Jim Baird, directeur des investissements de Plante Moran, estime que l'inflation de base d'août, plus élevée que le niveau idéal, rend la réunion de politique monétaire de la semaine prochaine encore plus cruciale. Si la Fed reste à nouveau immobile, les interrogations du marché sur « ce que la Fed attend vraiment » deviendront plus vives.

Bret Kenwell, analyste investissement et options États-Unis chez eToro, se concentre sur l'après-hausse. Selon lui, si la Fed présente cette action comme une « hausse d'assurance » face à la résurgence de l'inflation, et non comme le début d'un nouveau resserrement durable, le marché pourrait l'interpréter comme une « hausse accommodante ».

Dans ce cas, les rendements des obligations du Trésor américain à court terme pourraient rester élevés, mais la pression à la hausse sur les rendements à long terme pourrait au contraire être contenue.

 

Les attentes de hausse en septembre montent en flèche, la question d'une nouvelle hausse en décembre devient le nouveau suspense

Après la publication de l'IPC, les contrats à terme sur les taux d'intérêt ont rapidement reflété ce changement d'anticipations de politique monétaire.

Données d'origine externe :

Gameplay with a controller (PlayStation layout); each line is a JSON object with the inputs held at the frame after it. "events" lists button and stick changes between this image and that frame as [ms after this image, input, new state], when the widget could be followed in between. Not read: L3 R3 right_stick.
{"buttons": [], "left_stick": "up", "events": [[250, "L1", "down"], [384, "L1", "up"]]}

Le marché a un moment porté la probabilité d'une hausse lors de la réunion de septembre à environ 90 %, avant de refluer vers 85 %, toujours nettement au-dessus des quelque 70 % avant la publication. Dans le même temps, la probabilité d'une deuxième hausse dans l'année a également augmenté.

Cela signifie que le débat sur une hausse en septembre s'apaise rapidement, et que la grande question devient : s'agit-il d'une « hausse d'assurance » ou du point de départ d'un nouveau cycle de hausses ?

D'après l'analyse par Timiraos des taux annualisés sur trois et six mois de l'inflation de base, la tendance récente de l'inflation n'est effectivement plus aussi fluide qu'elle le paraissait ; d'après Oxford Economics, la mesure PCE pourrait être plus modérée que l'IPC ; et d'après Hodge et d'autres, les données d'août pourraient n'être qu'un bref accroc sur le chemin de la désinflation.

Par conséquent, ce qui méritera vraiment l'attention lors de la réunion de la Fed la semaine prochaine n'est peut-être pas seulement les 25 points de base eux-mêmes, mais la manière dont Powell expliquera cette action et s'il laissera entendre que de nouvelles hausses seront nécessaires à l'avenir.

Si la Fed définit l'action de septembre comme une « hausse d'assurance » face aux risques d'inflation, le marché pourrait la considérer comme une « hausse accommodante ». Mais si Powell envoie le signal d'un resserrement continu, la pression de revalorisation sur les rendements des obligations du Trésor américain et les actifs risqués ne fait peut-être que commencer.